EXTRACT TO READ
+++

To me the fine crumb speckled with very large bubbles tells me the dough is under-proofed and more than likely needs some stretch and folding going on during the rising to maintain its shape.
Mini
Along with the first 3 hours that you took note of, there isn't any handling of the dough during the bulk ferment.
After that, I just stretched and folded after the bulk ferment for a bench rest of 10 minutes. Final shaping was as follows:
Establish the squarish shape of the dough, pull the 4 corners into the center, and do this again with the newly made corners of a kind of "diamond/still squareish shape," and kind of pull all of it toward myself/turn it about 8 times to make a ball.
From what I'm understanding about your post, my dough needs a longer bulk ferment and more attention paid to it during that bulk ferment, correct?
And, I might be misinterpreting this, but did you say that I should manipulate the dough during the final rise, as in when it's proofing to go into the oven?

+++

REQUIRED ACTION A
In the passage on proofing bread dough, how long was the bench rest after the stretch and fold?
REQUIRED ACTION B
Write out the stretch of the passage on proofing bread dough from "To me the fine" through "maintain its shape.".
REQUIRED ACTION C
Extend the passage on proofing bread dough, beginning right after its final sentence.

DATASET SECTION
+++

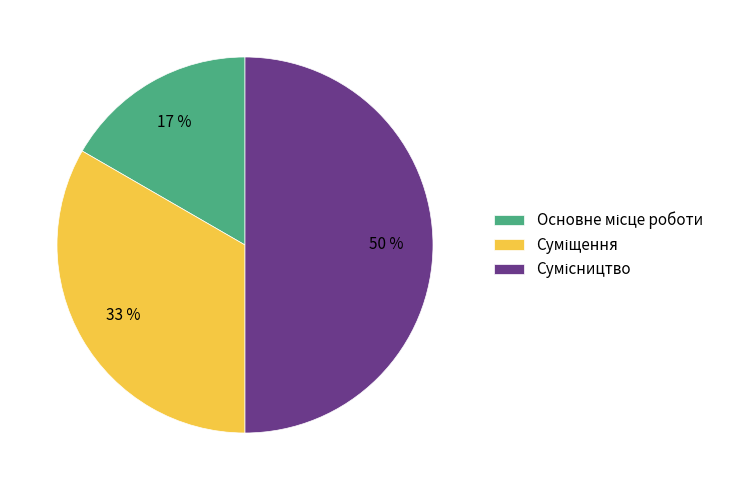

To the nearest percent, what is the average slice percentage?

33%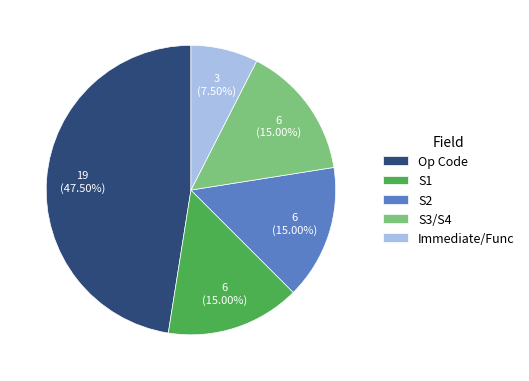

To the nearest percent, what is the combined percentage of Op Code and S3/S4?

62%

+++

RESULT A
10 minutes.

RESULT B
To me the fine crumb speckled with very large bubbles tells me the dough is under-proofed and more than likely needs some stretch and folding going on during the rising to maintain its shape.

RESULT C
-ThatBreadJ
It can be that the whole fermenting time stays the same but the number of times you handle the dough increases.
I find that as a sourdough ferments it looses it shape ever more quickly. The further into fermentation the more often the folding sessions occur. it is easy to observe the dough rising and spreading when on a flat surface. (covered with a bowl) If you find the dough rising and loosing shape every 45 min, it's about time to give it that final fold and shape and have it into the banneton and oven before you are shaping every 30 minutes. The final rise will be shorter than the last pause between folds or about that long.
Just try shifting the folds to the latter half of the total fermentation time and see what it does for you. Try to keep the last rise shorter than 45 minutes (naturally it depends on what the dough is doing, but) if you find the final rise going over an hour, perhaps the final shaping was too early.
Someone else might have a better explanation but that's what I would try first.
How the starter behaves can have a significant impact on how the dough behaves. It never hurts to really strengthen the starter for a few days before the next bake and see if that makes a difference. But plan for either a shorter bulk ferment or even a cold retard. I used to mix my WW dough at 9PM, put it into a large covered container and refrigerate until about 7am. Mixing bowl to refrigerator-no counter time. The next morning it was almost completely risen, even in the cold refrigerator. It worked well for my baking schedule.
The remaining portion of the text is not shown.